The Swiss police Wednesday searched HSBC bank's office in Geneva as part of an inquiry into alleged money-laundering, the prosecutor office here said.
In a statement, the prosecutor office said the search at the bank was led by Attorney General Olivier Jornot and prosecutor Yves Bertossa.
The statement said the investigation could extend to "people suspected of committing or participating in money laundering". Officials were said to have hauled away a large number of documents from the bank.
Franco Morra, the bank's chief executive, said it had last week shut down accounts of clients who "did not meet our high standards".
Europe's largest lender came under the attention of regulators after details emerged about how its Swiss private bank allegedly helped wealthy clients evade taxes.
The details were provided more than a week ago by a group of newspapers working in conjunction with International Consortium of Investigative Journalists based in the US. In India, the Indian Express was part of the group.
The Express published a list of more than a thousand names, which included politicians, business persons and exporters.
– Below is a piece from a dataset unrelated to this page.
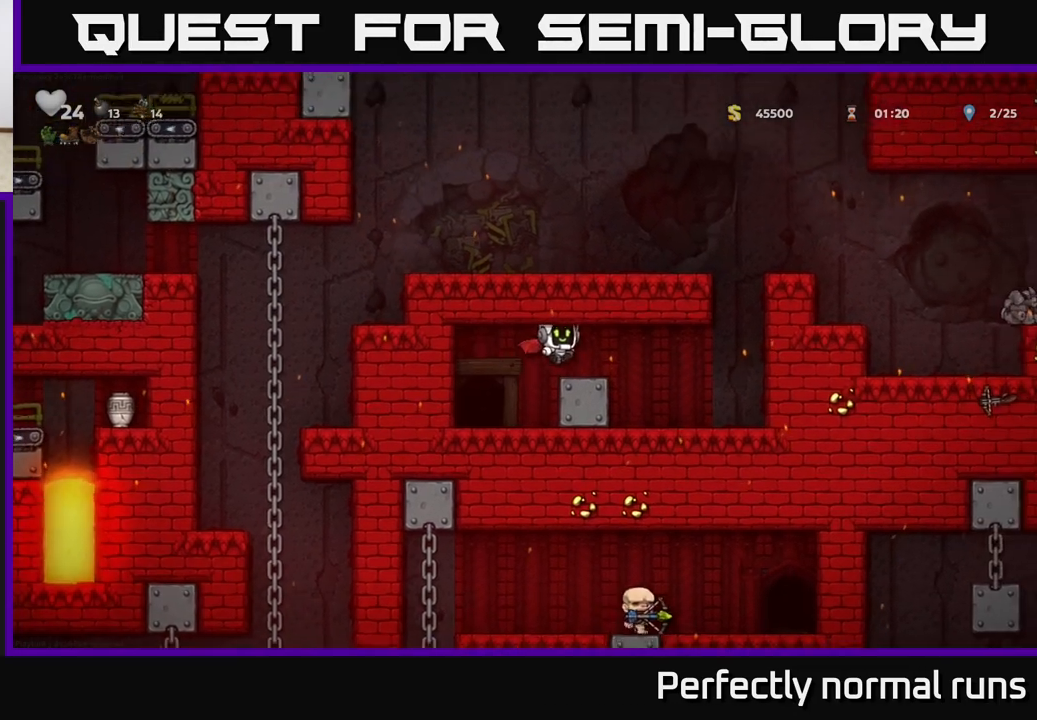
{"buttons": ["A"], "left_stick": "center", "right_stick": "center", "events": [[433, "left_stick", "center"], [483, "A", "down"]]}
The total number of people evading taxes in several countries was over 100,000.
HSBC's involvement first came to light in 2008, when a former computer technician, Herve Falciani, blew the lid on the bank's alleged practices after stealing confidential data which he then turned over to the French government. India too received information on over 600 clients which is being looked into by a special investigating team monitored by the Supreme Court.
HSBC says its operation has been overhauled since then. On Sunday, HSBC CEO Stuart Gulliver, who took the helm in 2000, issued a public apology saying the bank now, had "absolutely no appetite to do business with clients who are evading their taxes."
On Wednesday, Lord Green, the bank's president from 2006 to 2010, stepped down from the chair of the banking lobby group, The City, in London.
And as a tangential fallout of the story, a senior journalist at the Daily Telegraph in London walked out of his job saying the paper's coverage of the HSBC matter was a "fraud on its readers".
The paper's chief political commentator Peter Osborne said in a blog that the editorial policy pushed the story out of the limelight due to HSBC's large advertising contract with the paper.